Try it:
Say how many lines in the records contain the string "linecap", giving the number by itself.
──────── Data shown
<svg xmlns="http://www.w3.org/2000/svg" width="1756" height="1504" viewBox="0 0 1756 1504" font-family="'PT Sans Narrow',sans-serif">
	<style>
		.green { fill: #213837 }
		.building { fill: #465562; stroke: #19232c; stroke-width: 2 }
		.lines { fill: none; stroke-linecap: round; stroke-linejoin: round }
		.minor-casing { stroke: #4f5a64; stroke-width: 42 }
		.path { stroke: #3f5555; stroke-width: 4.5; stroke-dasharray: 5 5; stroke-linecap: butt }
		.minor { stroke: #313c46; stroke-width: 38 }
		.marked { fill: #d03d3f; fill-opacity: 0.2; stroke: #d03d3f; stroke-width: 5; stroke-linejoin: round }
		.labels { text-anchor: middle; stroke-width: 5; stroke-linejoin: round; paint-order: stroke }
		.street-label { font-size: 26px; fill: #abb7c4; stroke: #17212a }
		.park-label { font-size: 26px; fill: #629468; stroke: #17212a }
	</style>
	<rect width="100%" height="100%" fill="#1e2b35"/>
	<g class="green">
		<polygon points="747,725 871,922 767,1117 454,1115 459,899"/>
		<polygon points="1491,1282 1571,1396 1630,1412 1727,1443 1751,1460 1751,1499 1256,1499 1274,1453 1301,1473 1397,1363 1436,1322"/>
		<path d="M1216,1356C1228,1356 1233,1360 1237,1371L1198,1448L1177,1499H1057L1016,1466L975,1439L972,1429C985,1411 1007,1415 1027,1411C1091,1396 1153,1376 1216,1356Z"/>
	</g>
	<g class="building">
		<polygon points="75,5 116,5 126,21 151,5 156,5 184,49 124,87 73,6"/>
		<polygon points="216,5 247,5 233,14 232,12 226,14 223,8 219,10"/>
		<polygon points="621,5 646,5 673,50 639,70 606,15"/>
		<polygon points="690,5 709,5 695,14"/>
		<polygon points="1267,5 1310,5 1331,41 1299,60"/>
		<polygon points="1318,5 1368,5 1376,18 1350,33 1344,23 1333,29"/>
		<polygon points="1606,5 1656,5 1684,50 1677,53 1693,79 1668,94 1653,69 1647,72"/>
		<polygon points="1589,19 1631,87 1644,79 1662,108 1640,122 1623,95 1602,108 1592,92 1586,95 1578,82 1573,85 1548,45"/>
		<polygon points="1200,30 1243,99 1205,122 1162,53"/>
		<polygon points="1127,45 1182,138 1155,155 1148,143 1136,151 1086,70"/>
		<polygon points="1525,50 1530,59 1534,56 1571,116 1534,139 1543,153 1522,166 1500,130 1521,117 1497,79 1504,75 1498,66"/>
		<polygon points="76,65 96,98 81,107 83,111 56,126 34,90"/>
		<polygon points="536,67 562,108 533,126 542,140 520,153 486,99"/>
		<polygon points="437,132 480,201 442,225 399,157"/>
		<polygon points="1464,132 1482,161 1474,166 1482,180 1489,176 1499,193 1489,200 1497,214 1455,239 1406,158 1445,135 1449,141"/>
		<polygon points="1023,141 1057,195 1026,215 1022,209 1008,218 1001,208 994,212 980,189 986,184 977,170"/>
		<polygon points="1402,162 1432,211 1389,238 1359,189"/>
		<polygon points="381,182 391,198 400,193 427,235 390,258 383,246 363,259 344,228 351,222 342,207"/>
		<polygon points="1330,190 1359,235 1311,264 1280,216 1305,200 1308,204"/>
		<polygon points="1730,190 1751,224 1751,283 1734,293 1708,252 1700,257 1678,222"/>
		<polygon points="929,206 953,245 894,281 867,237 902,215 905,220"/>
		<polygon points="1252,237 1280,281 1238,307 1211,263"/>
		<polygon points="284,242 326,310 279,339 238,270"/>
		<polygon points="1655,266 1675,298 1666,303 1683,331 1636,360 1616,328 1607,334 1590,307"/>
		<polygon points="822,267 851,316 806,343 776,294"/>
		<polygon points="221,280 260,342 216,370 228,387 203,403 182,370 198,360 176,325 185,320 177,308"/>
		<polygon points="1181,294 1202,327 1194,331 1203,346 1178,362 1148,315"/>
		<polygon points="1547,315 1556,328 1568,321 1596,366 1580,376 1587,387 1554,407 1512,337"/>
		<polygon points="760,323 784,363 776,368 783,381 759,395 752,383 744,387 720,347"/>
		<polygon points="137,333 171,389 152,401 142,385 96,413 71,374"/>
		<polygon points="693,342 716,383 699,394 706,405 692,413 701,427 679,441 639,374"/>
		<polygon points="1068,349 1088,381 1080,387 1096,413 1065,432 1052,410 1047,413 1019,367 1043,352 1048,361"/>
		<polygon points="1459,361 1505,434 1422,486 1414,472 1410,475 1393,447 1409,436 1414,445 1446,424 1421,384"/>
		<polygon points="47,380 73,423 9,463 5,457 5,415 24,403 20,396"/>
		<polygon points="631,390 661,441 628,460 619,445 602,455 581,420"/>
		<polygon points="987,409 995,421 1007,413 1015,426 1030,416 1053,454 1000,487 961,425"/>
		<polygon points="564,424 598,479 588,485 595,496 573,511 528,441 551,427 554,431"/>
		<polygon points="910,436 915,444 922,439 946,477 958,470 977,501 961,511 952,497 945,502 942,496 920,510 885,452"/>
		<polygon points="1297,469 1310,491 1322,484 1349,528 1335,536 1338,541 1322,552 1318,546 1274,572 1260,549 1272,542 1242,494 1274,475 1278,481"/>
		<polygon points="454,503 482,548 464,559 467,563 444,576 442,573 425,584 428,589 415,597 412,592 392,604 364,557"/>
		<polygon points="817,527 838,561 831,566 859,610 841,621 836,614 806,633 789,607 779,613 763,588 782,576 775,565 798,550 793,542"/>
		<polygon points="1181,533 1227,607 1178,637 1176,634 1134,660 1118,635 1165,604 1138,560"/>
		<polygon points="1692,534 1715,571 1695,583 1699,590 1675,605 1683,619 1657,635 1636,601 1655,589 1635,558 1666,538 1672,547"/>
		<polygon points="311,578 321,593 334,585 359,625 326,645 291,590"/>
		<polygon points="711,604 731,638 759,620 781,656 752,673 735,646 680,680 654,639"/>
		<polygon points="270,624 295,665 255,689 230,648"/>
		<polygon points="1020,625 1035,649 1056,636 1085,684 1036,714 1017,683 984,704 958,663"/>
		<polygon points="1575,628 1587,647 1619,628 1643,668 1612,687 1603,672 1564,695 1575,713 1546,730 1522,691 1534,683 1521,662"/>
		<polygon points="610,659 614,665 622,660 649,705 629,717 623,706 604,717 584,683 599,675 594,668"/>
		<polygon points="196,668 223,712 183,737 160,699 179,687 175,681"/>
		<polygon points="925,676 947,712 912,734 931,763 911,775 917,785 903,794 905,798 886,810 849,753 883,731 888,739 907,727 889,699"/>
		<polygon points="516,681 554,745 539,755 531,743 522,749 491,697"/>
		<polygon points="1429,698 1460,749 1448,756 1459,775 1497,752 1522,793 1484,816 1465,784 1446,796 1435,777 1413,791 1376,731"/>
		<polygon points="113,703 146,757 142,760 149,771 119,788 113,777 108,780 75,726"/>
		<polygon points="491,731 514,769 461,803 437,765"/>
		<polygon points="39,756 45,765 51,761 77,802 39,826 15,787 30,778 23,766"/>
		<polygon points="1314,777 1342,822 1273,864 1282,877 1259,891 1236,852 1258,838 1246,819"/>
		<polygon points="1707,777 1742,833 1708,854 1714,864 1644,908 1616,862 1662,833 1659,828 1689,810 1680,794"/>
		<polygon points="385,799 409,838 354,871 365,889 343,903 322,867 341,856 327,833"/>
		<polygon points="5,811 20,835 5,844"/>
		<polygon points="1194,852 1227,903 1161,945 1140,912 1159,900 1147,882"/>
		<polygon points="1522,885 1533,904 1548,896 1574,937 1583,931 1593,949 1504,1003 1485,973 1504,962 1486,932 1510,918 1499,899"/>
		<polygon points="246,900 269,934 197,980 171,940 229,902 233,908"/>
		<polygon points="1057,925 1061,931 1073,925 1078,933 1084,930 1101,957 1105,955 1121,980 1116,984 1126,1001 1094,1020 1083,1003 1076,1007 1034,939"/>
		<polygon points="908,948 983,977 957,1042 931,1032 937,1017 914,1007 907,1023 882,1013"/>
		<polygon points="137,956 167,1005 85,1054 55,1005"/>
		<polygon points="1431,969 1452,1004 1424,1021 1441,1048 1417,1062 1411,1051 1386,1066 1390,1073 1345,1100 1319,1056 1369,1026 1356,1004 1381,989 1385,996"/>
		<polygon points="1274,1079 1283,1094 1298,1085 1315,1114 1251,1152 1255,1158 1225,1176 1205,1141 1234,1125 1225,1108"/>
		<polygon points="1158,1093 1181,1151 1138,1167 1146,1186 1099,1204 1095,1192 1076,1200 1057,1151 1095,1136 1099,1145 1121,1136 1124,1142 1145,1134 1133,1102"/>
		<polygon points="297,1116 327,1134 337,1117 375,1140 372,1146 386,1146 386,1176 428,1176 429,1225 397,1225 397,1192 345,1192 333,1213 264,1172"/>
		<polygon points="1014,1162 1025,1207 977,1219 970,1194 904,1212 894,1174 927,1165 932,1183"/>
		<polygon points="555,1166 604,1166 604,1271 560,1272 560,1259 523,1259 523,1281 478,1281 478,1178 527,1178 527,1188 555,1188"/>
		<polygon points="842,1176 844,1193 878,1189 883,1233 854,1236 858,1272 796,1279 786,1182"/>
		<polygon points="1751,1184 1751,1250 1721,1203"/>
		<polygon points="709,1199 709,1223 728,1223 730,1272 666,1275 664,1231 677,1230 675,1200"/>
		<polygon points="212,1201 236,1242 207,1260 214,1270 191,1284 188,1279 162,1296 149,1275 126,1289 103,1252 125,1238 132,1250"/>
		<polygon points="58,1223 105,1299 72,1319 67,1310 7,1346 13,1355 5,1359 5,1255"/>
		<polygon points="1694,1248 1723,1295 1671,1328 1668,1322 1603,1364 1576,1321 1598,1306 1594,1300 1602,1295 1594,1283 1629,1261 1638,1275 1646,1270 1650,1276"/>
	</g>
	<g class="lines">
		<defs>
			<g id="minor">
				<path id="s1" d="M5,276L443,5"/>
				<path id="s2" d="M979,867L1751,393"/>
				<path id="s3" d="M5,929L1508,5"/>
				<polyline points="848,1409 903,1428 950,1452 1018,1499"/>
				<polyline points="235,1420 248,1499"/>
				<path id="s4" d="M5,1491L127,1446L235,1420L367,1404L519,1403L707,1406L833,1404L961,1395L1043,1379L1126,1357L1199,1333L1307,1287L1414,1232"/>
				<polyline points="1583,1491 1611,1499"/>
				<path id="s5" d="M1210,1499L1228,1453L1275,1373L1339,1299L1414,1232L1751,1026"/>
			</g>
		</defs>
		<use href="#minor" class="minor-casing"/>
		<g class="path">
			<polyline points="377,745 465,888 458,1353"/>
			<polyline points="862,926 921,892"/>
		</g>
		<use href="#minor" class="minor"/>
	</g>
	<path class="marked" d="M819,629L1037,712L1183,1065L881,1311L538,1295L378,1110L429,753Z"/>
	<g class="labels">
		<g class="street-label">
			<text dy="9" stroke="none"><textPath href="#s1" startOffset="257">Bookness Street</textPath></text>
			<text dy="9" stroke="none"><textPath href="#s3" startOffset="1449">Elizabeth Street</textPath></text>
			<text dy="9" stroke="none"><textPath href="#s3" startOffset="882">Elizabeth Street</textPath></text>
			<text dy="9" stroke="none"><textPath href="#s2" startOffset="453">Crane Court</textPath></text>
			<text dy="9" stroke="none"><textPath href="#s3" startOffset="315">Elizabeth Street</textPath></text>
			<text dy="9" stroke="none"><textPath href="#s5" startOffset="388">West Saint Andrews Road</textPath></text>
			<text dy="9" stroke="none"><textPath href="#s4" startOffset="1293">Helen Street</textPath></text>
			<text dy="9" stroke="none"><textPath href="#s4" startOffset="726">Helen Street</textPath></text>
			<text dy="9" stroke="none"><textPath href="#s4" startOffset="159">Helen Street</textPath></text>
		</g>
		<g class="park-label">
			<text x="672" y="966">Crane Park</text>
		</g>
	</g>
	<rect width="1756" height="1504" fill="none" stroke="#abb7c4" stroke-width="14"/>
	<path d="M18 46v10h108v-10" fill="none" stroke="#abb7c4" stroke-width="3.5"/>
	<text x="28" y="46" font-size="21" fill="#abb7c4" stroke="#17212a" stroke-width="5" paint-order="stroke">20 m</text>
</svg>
────────────────
Solved problem:
2